Each line from the one containing "Gameplay with a controller (PlayStation" through the final line of the data below must be repeated exactly.

DATA IN THIS EXERCISE:
........
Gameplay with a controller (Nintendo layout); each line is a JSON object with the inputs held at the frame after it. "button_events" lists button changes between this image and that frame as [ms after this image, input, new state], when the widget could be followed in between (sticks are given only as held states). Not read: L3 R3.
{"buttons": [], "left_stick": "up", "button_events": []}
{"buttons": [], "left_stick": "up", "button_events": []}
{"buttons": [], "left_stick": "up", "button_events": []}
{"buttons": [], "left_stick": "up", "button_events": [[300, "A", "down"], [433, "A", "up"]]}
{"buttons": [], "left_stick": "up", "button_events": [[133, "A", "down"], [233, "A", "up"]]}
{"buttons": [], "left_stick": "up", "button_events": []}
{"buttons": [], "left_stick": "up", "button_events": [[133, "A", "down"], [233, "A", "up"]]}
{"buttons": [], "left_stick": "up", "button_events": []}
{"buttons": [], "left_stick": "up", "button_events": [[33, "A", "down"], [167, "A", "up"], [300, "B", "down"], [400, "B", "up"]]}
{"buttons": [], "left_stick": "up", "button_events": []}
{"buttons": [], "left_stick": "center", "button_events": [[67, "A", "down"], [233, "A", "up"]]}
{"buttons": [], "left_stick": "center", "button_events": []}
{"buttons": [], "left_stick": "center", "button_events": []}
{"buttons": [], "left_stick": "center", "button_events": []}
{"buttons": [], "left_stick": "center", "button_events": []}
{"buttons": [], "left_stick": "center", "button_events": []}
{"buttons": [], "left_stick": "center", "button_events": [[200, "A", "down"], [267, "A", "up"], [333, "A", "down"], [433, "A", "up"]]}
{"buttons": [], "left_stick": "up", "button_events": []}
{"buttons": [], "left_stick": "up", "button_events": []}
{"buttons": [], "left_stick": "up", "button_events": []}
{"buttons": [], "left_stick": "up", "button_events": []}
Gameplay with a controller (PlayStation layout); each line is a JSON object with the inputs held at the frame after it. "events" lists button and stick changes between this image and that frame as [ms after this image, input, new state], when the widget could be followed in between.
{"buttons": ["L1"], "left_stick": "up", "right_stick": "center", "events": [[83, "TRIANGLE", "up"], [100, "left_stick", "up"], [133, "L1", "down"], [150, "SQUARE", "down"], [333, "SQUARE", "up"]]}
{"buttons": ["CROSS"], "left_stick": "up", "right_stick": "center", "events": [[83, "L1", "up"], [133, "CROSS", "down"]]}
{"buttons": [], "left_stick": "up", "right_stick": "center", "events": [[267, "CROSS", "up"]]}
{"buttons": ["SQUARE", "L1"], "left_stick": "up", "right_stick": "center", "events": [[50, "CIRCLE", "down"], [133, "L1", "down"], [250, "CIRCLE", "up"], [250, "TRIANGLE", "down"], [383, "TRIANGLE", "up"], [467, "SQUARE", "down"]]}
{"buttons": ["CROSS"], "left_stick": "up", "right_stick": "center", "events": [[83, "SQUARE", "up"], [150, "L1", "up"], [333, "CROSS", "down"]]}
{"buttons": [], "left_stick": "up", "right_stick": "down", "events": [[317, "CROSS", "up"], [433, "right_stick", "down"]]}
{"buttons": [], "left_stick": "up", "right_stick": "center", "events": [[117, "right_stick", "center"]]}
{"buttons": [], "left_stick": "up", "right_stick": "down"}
........
SOLUTION TO THIS TASK:
Gameplay with a controller (PlayStation layout); each line is a JSON object with the inputs held at the frame after it. "events" lists button and stick changes between this image and that frame as [ms after this image, input, new state], when the widget could be followed in between.
{"buttons": ["L1"], "left_stick": "up", "right_stick": "center", "events": [[83, "TRIANGLE", "up"], [100, "left_stick", "up"], [133, "L1", "down"], [150, "SQUARE", "down"], [333, "SQUARE", "up"]]}
{"buttons": ["CROSS"], "left_stick": "up", "right_stick": "center", "events": [[83, "L1", "up"], [133, "CROSS", "down"]]}
{"buttons": [], "left_stick": "up", "right_stick": "center", "events": [[267, "CROSS", "up"]]}
{"buttons": ["SQUARE", "L1"], "left_stick": "up", "right_stick": "center", "events": [[50, "CIRCLE", "down"], [133, "L1", "down"], [250, "CIRCLE", "up"], [250, "TRIANGLE", "down"], [383, "TRIANGLE", "up"], [467, "SQUARE", "down"]]}
{"buttons": ["CROSS"], "left_stick": "up", "right_stick": "center", "events": [[83, "SQUARE", "up"], [150, "L1", "up"], [333, "CROSS", "down"]]}
{"buttons": [], "left_stick": "up", "right_stick": "down", "events": [[317, "CROSS", "up"], [433, "right_stick", "down"]]}
{"buttons": [], "left_stick": "up", "right_stick": "center", "events": [[117, "right_stick", "center"]]}
{"buttons": [], "left_stick": "up", "right_stick": "down"}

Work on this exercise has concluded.